**YOUR ASSIGNMENT:**
Copy the records below word for word, from the first line through the line that contains "13: (176, 142, 0.38)", and leave out any pictures.
*** Begin section ***
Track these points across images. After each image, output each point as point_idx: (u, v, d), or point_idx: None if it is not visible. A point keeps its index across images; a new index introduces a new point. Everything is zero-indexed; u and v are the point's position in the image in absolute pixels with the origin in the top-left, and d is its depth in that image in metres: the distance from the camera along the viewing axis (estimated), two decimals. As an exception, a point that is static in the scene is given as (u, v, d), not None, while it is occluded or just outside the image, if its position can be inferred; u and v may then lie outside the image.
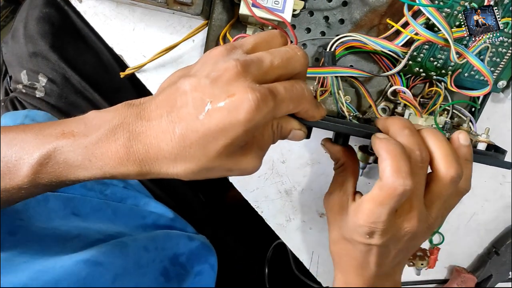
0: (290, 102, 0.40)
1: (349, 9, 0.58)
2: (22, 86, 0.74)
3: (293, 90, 0.41)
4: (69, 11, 0.70)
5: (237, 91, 0.37)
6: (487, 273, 0.76)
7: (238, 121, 0.37)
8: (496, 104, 0.68)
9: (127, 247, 0.60)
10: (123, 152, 0.39)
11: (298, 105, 0.42)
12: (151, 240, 0.64)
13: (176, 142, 0.38)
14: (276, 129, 0.44)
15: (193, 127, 0.37)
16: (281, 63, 0.41)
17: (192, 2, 0.55)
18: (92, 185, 0.70)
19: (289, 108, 0.41)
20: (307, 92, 0.42)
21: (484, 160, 0.56)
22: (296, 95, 0.41)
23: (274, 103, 0.38)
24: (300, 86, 0.41)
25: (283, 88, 0.40)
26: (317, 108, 0.45)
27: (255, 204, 0.72)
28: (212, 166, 0.40)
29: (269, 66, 0.40)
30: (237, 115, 0.37)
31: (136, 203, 0.73)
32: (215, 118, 0.37)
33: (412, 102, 0.59)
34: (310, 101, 0.43)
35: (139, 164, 0.39)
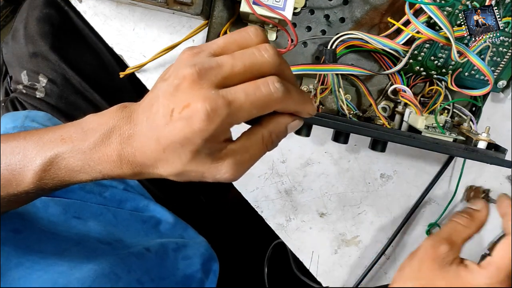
0: (252, 107, 0.38)
1: (350, 7, 0.58)
2: (23, 87, 0.74)
3: (256, 94, 0.38)
4: (69, 11, 0.70)
5: (191, 100, 0.37)
6: (488, 273, 0.75)
7: (194, 131, 0.37)
8: (496, 104, 0.68)
9: (119, 280, 0.59)
10: (116, 155, 0.41)
11: (265, 108, 0.39)
12: (146, 271, 0.63)
13: (154, 147, 0.39)
14: (267, 138, 0.42)
15: (163, 134, 0.38)
16: (244, 67, 0.39)
17: (192, 2, 0.55)
18: (91, 188, 0.70)
19: (251, 113, 0.39)
20: (280, 93, 0.39)
21: (485, 159, 0.56)
22: (260, 99, 0.38)
23: (229, 110, 0.37)
24: (267, 88, 0.38)
25: (243, 93, 0.38)
26: (303, 104, 0.42)
27: (255, 204, 0.72)
28: (189, 170, 0.40)
29: (229, 71, 0.38)
30: (192, 126, 0.37)
31: (136, 205, 0.73)
32: (176, 128, 0.38)
33: (412, 101, 0.59)
34: (286, 100, 0.40)
35: (131, 166, 0.41)
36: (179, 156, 0.39)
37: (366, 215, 0.73)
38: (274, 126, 0.42)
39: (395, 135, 0.55)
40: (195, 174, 0.41)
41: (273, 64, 0.39)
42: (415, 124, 0.59)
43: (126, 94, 0.75)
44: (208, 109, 0.36)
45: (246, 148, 0.41)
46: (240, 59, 0.39)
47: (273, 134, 0.42)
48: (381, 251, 0.74)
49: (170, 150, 0.39)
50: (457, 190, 0.71)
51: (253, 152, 0.42)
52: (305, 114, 0.43)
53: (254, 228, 0.78)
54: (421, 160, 0.71)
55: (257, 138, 0.42)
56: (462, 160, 0.70)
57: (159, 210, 0.73)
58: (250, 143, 0.42)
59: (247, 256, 0.88)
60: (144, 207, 0.73)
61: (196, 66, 0.38)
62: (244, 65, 0.39)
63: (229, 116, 0.37)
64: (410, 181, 0.72)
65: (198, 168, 0.40)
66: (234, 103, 0.37)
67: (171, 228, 0.73)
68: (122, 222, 0.69)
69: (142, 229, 0.70)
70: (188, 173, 0.40)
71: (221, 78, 0.38)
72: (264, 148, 0.42)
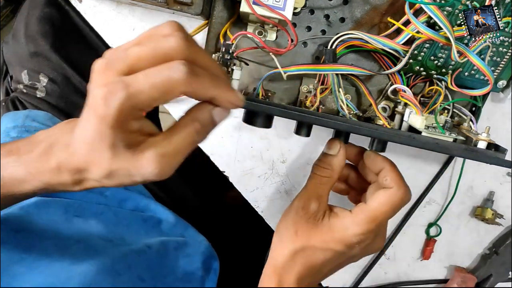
0: (152, 89, 0.37)
1: (350, 7, 0.58)
2: (23, 86, 0.74)
3: (156, 76, 0.38)
4: (69, 11, 0.70)
5: (94, 88, 0.38)
6: (487, 273, 0.75)
7: (98, 119, 0.37)
8: (496, 104, 0.68)
9: (120, 277, 0.59)
10: (55, 163, 0.41)
11: (169, 91, 0.38)
12: (147, 268, 0.63)
13: (83, 149, 0.40)
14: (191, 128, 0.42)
15: (86, 132, 0.39)
16: (149, 54, 0.38)
17: (192, 2, 0.55)
18: None
19: (152, 96, 0.38)
20: (183, 74, 0.38)
21: (484, 159, 0.56)
22: (161, 81, 0.37)
23: (126, 92, 0.37)
24: (168, 70, 0.38)
25: (143, 75, 0.38)
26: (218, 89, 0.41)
27: (255, 204, 0.72)
28: (115, 168, 0.40)
29: (135, 59, 0.38)
30: (96, 113, 0.37)
31: (137, 205, 0.73)
32: (88, 121, 0.38)
33: (412, 101, 0.59)
34: (193, 82, 0.39)
35: (69, 173, 0.41)
36: (101, 153, 0.39)
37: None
38: (197, 114, 0.42)
39: (395, 135, 0.55)
40: (123, 173, 0.40)
41: (180, 49, 0.39)
42: (415, 124, 0.59)
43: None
44: (105, 92, 0.37)
45: (168, 139, 0.41)
46: (146, 46, 0.39)
47: (196, 123, 0.42)
48: (381, 251, 0.74)
49: (93, 149, 0.39)
50: (457, 190, 0.71)
51: (177, 143, 0.41)
52: (225, 102, 0.42)
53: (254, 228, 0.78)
54: (421, 160, 0.71)
55: (180, 128, 0.41)
56: (462, 160, 0.70)
57: (159, 209, 0.74)
58: (173, 133, 0.41)
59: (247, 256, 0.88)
60: (145, 206, 0.73)
61: (105, 59, 0.39)
62: (150, 51, 0.38)
63: (128, 98, 0.37)
64: (410, 181, 0.72)
65: (123, 165, 0.39)
66: (132, 85, 0.37)
67: (171, 227, 0.73)
68: (123, 221, 0.69)
69: (143, 228, 0.70)
70: (116, 172, 0.40)
71: (126, 66, 0.38)
72: (189, 138, 0.41)
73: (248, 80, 0.62)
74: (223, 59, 0.56)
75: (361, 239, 0.51)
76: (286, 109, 0.54)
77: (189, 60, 0.39)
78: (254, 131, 0.68)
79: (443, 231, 0.74)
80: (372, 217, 0.51)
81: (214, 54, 0.58)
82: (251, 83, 0.62)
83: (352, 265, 0.75)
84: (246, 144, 0.69)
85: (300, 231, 0.52)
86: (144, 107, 0.39)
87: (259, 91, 0.57)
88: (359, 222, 0.51)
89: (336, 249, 0.52)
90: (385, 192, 0.52)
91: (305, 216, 0.53)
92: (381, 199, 0.51)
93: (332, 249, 0.52)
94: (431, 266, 0.77)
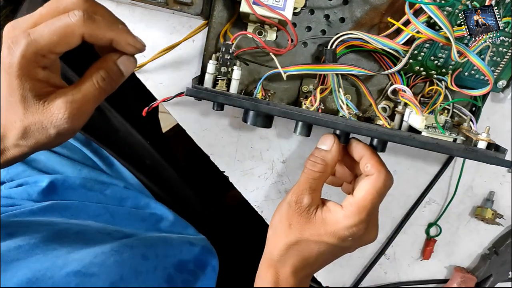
0: (51, 34, 0.41)
1: (350, 7, 0.58)
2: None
3: (55, 22, 0.41)
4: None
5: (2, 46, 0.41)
6: (487, 273, 0.75)
7: (5, 70, 0.41)
8: (496, 104, 0.68)
9: (122, 254, 0.59)
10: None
11: (67, 34, 0.42)
12: (149, 247, 0.64)
13: None
14: (97, 76, 0.45)
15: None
16: (50, 10, 0.42)
17: (192, 2, 0.55)
18: (92, 185, 0.70)
19: (52, 40, 0.41)
20: (79, 17, 0.42)
21: (484, 159, 0.56)
22: (59, 25, 0.41)
23: (28, 39, 0.40)
24: (66, 16, 0.42)
25: (44, 24, 0.41)
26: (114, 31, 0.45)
27: (255, 204, 0.72)
28: (28, 124, 0.43)
29: (37, 16, 0.42)
30: (3, 66, 0.41)
31: (136, 203, 0.73)
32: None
33: (412, 101, 0.58)
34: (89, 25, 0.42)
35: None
36: (13, 110, 0.42)
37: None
38: (101, 62, 0.46)
39: (395, 135, 0.55)
40: (37, 127, 0.43)
41: (78, 2, 0.42)
42: (415, 124, 0.59)
43: (125, 94, 0.75)
44: (9, 43, 0.41)
45: (77, 88, 0.44)
46: (48, 5, 0.43)
47: (102, 71, 0.45)
48: (381, 251, 0.74)
49: (6, 107, 0.43)
50: (456, 190, 0.71)
51: (85, 91, 0.44)
52: (126, 45, 0.46)
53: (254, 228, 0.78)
54: (421, 160, 0.71)
55: (87, 77, 0.45)
56: (462, 160, 0.70)
57: (159, 208, 0.74)
58: (81, 83, 0.45)
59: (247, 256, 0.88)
60: (145, 205, 0.73)
61: (13, 21, 0.42)
62: (51, 8, 0.42)
63: (30, 44, 0.40)
64: (410, 181, 0.72)
65: (35, 118, 0.42)
66: (33, 33, 0.41)
67: (171, 226, 0.73)
68: (121, 222, 0.69)
69: (142, 226, 0.71)
70: (30, 128, 0.43)
71: (30, 23, 0.42)
72: (95, 85, 0.45)
73: (248, 80, 0.62)
74: (223, 59, 0.56)
75: (353, 231, 0.52)
76: (286, 109, 0.54)
77: (88, 11, 0.43)
78: (254, 131, 0.68)
79: (443, 231, 0.74)
80: (360, 207, 0.52)
81: (214, 54, 0.58)
82: (251, 83, 0.62)
83: (352, 265, 0.75)
84: (246, 144, 0.69)
85: (294, 224, 0.54)
86: (46, 52, 0.42)
87: (259, 91, 0.57)
88: (349, 215, 0.52)
89: (329, 242, 0.53)
90: (368, 180, 0.53)
91: (298, 210, 0.54)
92: (365, 188, 0.53)
93: (326, 242, 0.53)
94: (431, 266, 0.77)
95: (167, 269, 0.64)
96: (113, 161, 0.75)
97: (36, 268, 0.53)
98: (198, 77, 0.61)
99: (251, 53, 0.60)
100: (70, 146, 0.74)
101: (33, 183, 0.69)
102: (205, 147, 0.69)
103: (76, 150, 0.74)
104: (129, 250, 0.61)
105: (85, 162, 0.74)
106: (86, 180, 0.70)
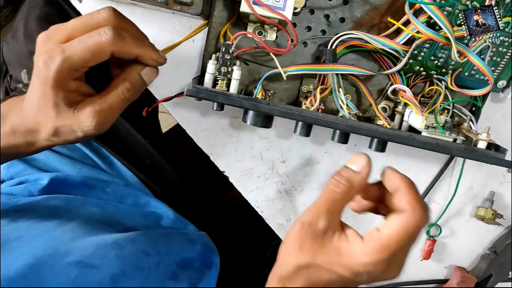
0: (84, 51, 0.45)
1: (350, 7, 0.58)
2: (22, 85, 0.74)
3: (88, 40, 0.45)
4: (69, 10, 0.70)
5: (37, 56, 0.46)
6: (487, 273, 0.75)
7: (41, 81, 0.45)
8: (496, 104, 0.68)
9: (123, 249, 0.59)
10: (9, 128, 0.49)
11: (99, 51, 0.45)
12: (152, 244, 0.63)
13: (32, 111, 0.48)
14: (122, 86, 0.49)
15: (32, 97, 0.47)
16: (83, 25, 0.46)
17: (192, 2, 0.55)
18: (93, 183, 0.70)
19: (85, 57, 0.45)
20: (109, 36, 0.45)
21: (484, 159, 0.56)
22: (91, 43, 0.45)
23: (63, 55, 0.44)
24: (97, 34, 0.45)
25: (77, 41, 0.45)
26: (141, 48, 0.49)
27: (255, 204, 0.72)
28: (59, 125, 0.47)
29: (70, 29, 0.46)
30: (39, 77, 0.45)
31: (137, 202, 0.73)
32: (33, 85, 0.47)
33: (412, 101, 0.59)
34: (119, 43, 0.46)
35: (22, 134, 0.49)
36: (47, 113, 0.47)
37: (366, 215, 0.73)
38: (126, 73, 0.50)
39: (395, 135, 0.55)
40: (67, 129, 0.48)
41: (108, 19, 0.46)
42: (415, 124, 0.59)
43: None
44: (45, 58, 0.45)
45: (103, 98, 0.48)
46: (81, 19, 0.47)
47: (127, 82, 0.49)
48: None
49: (39, 109, 0.47)
50: (457, 190, 0.71)
51: (111, 101, 0.49)
52: (150, 60, 0.50)
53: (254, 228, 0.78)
54: (421, 160, 0.71)
55: (113, 88, 0.49)
56: (462, 160, 0.70)
57: (160, 206, 0.74)
58: (107, 92, 0.49)
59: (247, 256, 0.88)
60: (145, 203, 0.73)
61: (47, 31, 0.46)
62: (83, 22, 0.46)
63: (65, 60, 0.44)
64: (410, 181, 0.72)
65: (65, 121, 0.47)
66: (67, 50, 0.44)
67: (172, 223, 0.73)
68: (124, 214, 0.69)
69: (143, 223, 0.70)
70: (61, 129, 0.48)
71: (64, 36, 0.46)
72: (120, 95, 0.49)
73: (248, 80, 0.62)
74: (223, 59, 0.56)
75: (369, 269, 0.46)
76: (286, 109, 0.54)
77: (117, 27, 0.46)
78: (254, 131, 0.68)
79: (443, 231, 0.74)
80: (383, 246, 0.46)
81: (214, 54, 0.58)
82: (251, 83, 0.62)
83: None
84: (246, 144, 0.69)
85: (306, 247, 0.49)
86: (79, 67, 0.46)
87: (259, 91, 0.57)
88: (369, 252, 0.46)
89: (342, 273, 0.47)
90: (398, 217, 0.46)
91: (311, 233, 0.48)
92: (394, 226, 0.46)
93: (338, 273, 0.48)
94: (431, 266, 0.77)
95: (170, 267, 0.64)
96: (113, 160, 0.75)
97: (38, 253, 0.52)
98: (198, 77, 0.61)
99: (251, 53, 0.60)
100: (70, 146, 0.74)
101: (33, 181, 0.69)
102: (205, 147, 0.68)
103: (76, 149, 0.74)
104: (131, 245, 0.60)
105: (85, 161, 0.74)
106: (87, 179, 0.70)
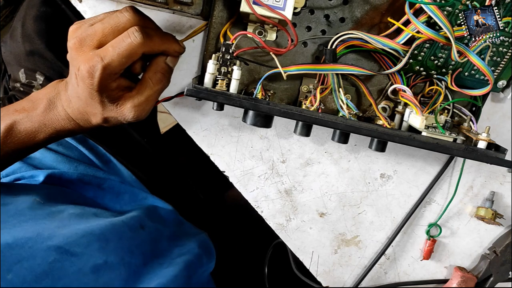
0: (120, 56, 0.50)
1: (350, 7, 0.58)
2: (20, 85, 0.74)
3: (121, 45, 0.49)
4: (66, 10, 0.70)
5: (80, 64, 0.50)
6: (487, 273, 0.75)
7: (88, 87, 0.51)
8: (496, 104, 0.68)
9: (108, 243, 0.58)
10: (64, 114, 0.55)
11: (132, 54, 0.50)
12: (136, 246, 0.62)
13: (81, 104, 0.54)
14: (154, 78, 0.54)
15: (79, 93, 0.52)
16: (111, 28, 0.50)
17: (192, 2, 0.55)
18: (90, 179, 0.70)
19: (122, 62, 0.50)
20: (139, 39, 0.50)
21: (485, 159, 0.56)
22: (125, 48, 0.49)
23: (103, 64, 0.49)
24: (128, 38, 0.50)
25: (111, 47, 0.50)
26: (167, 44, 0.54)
27: (255, 204, 0.72)
28: (107, 116, 0.54)
29: (101, 34, 0.50)
30: (85, 83, 0.51)
31: (134, 198, 0.73)
32: (80, 88, 0.52)
33: (412, 101, 0.58)
34: (148, 43, 0.51)
35: (75, 121, 0.56)
36: (95, 107, 0.53)
37: (366, 215, 0.73)
38: (155, 66, 0.55)
39: (395, 135, 0.55)
40: (113, 119, 0.55)
41: (133, 19, 0.51)
42: (415, 124, 0.59)
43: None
44: (88, 67, 0.50)
45: (140, 92, 0.54)
46: (108, 22, 0.51)
47: (157, 73, 0.55)
48: (381, 251, 0.74)
49: (88, 104, 0.53)
50: (457, 190, 0.71)
51: (147, 94, 0.54)
52: (173, 52, 0.55)
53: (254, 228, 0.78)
54: (421, 160, 0.71)
55: (146, 81, 0.54)
56: (462, 160, 0.70)
57: (157, 201, 0.74)
58: (142, 87, 0.54)
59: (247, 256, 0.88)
60: (143, 199, 0.73)
61: (77, 38, 0.51)
62: (111, 26, 0.50)
63: (105, 68, 0.50)
64: (410, 181, 0.72)
65: (111, 114, 0.54)
66: (106, 58, 0.49)
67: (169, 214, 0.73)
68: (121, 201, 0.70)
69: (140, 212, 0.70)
70: (109, 119, 0.55)
71: (96, 41, 0.50)
72: (154, 86, 0.55)
73: (248, 80, 0.61)
74: (223, 59, 0.56)
75: None
76: (286, 109, 0.54)
77: (142, 27, 0.51)
78: (254, 131, 0.68)
79: (443, 231, 0.74)
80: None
81: (214, 54, 0.58)
82: (251, 83, 0.62)
83: (352, 264, 0.75)
84: (246, 144, 0.69)
85: None
86: (117, 71, 0.51)
87: (259, 91, 0.57)
88: None
89: None
90: None
91: None
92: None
93: None
94: (431, 266, 0.77)
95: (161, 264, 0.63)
96: (109, 158, 0.75)
97: (19, 235, 0.51)
98: (198, 77, 0.61)
99: (251, 53, 0.60)
100: (66, 144, 0.74)
101: (29, 177, 0.69)
102: (205, 147, 0.68)
103: (72, 147, 0.74)
104: (117, 241, 0.59)
105: (81, 159, 0.74)
106: (83, 175, 0.70)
*** End section ***
**FINAL ANSWER:**
Track these points across images. After each image, output each point as point_idx: (u, v, d), or point_idx: None if it is not visible. A point keeps its index across images; a new index introduces a new point. Everything is zero-indexed; u and v are the point's position in the image in absolute pixels with the origin in the top-left, and d is its depth in that image in metres: the distance from the camera along the viewing axis (estimated), two decimals. As an exception, a point that is static in the scene is given as (u, v, d), not None, while it is occluded or just outside the image, if its position can be inferred; u and v may then lie outside the image.
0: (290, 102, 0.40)
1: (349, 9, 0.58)
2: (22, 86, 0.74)
3: (293, 90, 0.41)
4: (69, 11, 0.70)
5: (237, 91, 0.37)
6: (487, 273, 0.76)
7: (238, 121, 0.37)
8: (496, 104, 0.68)
9: (127, 247, 0.60)
10: (123, 152, 0.39)
11: (298, 105, 0.42)
12: (151, 240, 0.64)
13: (176, 142, 0.38)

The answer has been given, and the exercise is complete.